The retired schoolteacher says she's never paid a bill late and has had one accident in 64 years of driving _ a fender-bender seven years ago.
Dailey's problem is that, true to her Depression-era values, she pays for everything in cash. Because she has no credit cards, she has a very short credit history, though that history does include a perfect 47-year record as a Horace Mann client.
"I've paid my bills. I've tried to be trustworthy. And I feel like I'm being penalized for being an excellent customer," she said.
Horace Mann spokesman Paul Wappel says the Springfield, Ill., company considered a number of factors, including credit background, in raising Daley's premiums.
"Credit history provides a consistent, reliable tool to evaluate the risk of insuring someone without unfairly discriminating against any specific group of customers," Wappel said. No exception was made for her situation, he said, because "we have to treat everyone equally."
David Birnbaum, executive director of the Center for Economic Justice, said there's been no comprehensive independent study of a link between credit problems and car accidents.
"Even if there was a definitive relationship, that doesn't mean it has to be used," said Birnbaum, whose Austin, Texas-based non-profit group works on behalf of low-income consumers on insurance matters. "There can be errors in your credit history. And it could be penalizing people who simply encountered hardship and have chosen to pay medical bills instead of credit cards."
Addressing the issue in a 1998 study, the Public Interest Research Group found that 29 percent of 133 credit reports it examined contained serious errors.
Similar concerns have been raised involving the use of credit scoring to determine whether to grant home loans.
Birnbaum criticized state insurance regulators for moving too slowly to restrain a practice that has mushroomed with the proliferation of information available on the Internet.
Insurance companies' unwillingness to reveal specifics of their pricing decisions has added to wariness about the practice, according to those involved in the debate.

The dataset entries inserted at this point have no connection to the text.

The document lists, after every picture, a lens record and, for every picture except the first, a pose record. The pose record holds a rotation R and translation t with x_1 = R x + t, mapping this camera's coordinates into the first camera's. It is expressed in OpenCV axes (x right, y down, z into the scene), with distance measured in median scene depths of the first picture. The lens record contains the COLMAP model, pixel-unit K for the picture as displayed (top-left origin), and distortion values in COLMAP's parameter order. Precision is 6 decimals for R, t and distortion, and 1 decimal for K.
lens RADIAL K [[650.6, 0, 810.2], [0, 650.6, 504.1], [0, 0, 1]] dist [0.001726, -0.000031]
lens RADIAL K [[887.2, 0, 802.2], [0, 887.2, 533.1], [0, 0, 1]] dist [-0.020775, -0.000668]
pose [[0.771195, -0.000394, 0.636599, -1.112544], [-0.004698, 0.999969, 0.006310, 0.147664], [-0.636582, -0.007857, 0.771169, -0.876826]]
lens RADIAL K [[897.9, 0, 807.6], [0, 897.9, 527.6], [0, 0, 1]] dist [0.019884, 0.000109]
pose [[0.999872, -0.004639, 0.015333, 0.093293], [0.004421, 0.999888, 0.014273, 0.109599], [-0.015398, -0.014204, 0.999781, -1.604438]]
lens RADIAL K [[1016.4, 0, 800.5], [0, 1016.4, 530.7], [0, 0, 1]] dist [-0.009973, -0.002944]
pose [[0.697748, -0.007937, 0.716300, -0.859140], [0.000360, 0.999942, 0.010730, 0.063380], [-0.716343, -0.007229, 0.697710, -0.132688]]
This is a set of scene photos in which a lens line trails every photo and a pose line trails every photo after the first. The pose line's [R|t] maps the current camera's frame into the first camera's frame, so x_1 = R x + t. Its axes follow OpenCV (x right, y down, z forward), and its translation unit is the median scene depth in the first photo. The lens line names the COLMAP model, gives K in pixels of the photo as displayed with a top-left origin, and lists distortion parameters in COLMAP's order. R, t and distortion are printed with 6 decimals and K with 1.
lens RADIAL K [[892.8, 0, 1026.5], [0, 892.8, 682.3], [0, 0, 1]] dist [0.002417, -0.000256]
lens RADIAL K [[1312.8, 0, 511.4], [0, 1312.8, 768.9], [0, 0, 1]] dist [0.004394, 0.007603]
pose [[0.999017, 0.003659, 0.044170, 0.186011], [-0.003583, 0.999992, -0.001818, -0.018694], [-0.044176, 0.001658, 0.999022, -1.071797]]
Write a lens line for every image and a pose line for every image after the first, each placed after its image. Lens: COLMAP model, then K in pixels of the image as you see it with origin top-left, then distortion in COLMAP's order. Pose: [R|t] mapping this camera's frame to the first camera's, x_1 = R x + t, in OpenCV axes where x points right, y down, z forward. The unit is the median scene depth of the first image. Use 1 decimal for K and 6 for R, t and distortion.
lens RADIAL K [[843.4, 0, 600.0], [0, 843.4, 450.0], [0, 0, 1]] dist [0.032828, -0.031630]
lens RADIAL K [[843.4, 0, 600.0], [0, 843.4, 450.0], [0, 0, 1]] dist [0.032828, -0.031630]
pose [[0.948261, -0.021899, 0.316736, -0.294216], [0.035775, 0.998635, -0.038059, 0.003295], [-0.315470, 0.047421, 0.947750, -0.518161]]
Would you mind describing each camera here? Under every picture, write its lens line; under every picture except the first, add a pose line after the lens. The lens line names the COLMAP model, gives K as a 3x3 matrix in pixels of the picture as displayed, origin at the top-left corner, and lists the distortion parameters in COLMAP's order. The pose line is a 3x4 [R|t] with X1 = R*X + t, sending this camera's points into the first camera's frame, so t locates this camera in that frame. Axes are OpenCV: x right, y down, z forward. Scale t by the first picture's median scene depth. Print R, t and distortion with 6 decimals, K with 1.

"Regulators are concerned about this and are actively looking into the veracity of the whole system," said Eric Nordman, research director of the National Association of Insurance Commissioners, which oversees the industry.
"I guess the jury's out on whether it's a good thing or a bad thing."
How it works
A look at the growing use of credit scoring by auto insurers, which increasingly use the ratings to set individual insurance rates:
CREDIT SCORING: Insurance risk score based on credit report information gathered by the three major credit bureaus _ Equifax, Experian and Trans Union.
BASED ON: Outstanding debt; length of credit history; late payments, collections, bankruptcies; new applications for credit; types of credit in use.
HOW TO LEARN YOUR CREDIT SCORE: Individual credit reports, FICO credit scores and explanations are available for $12.95 at www.myfico.com and www.equifax.com.
HOW TO IMPROVE IT: Pay your bills on time, pay down credit card balances, avoid new debt.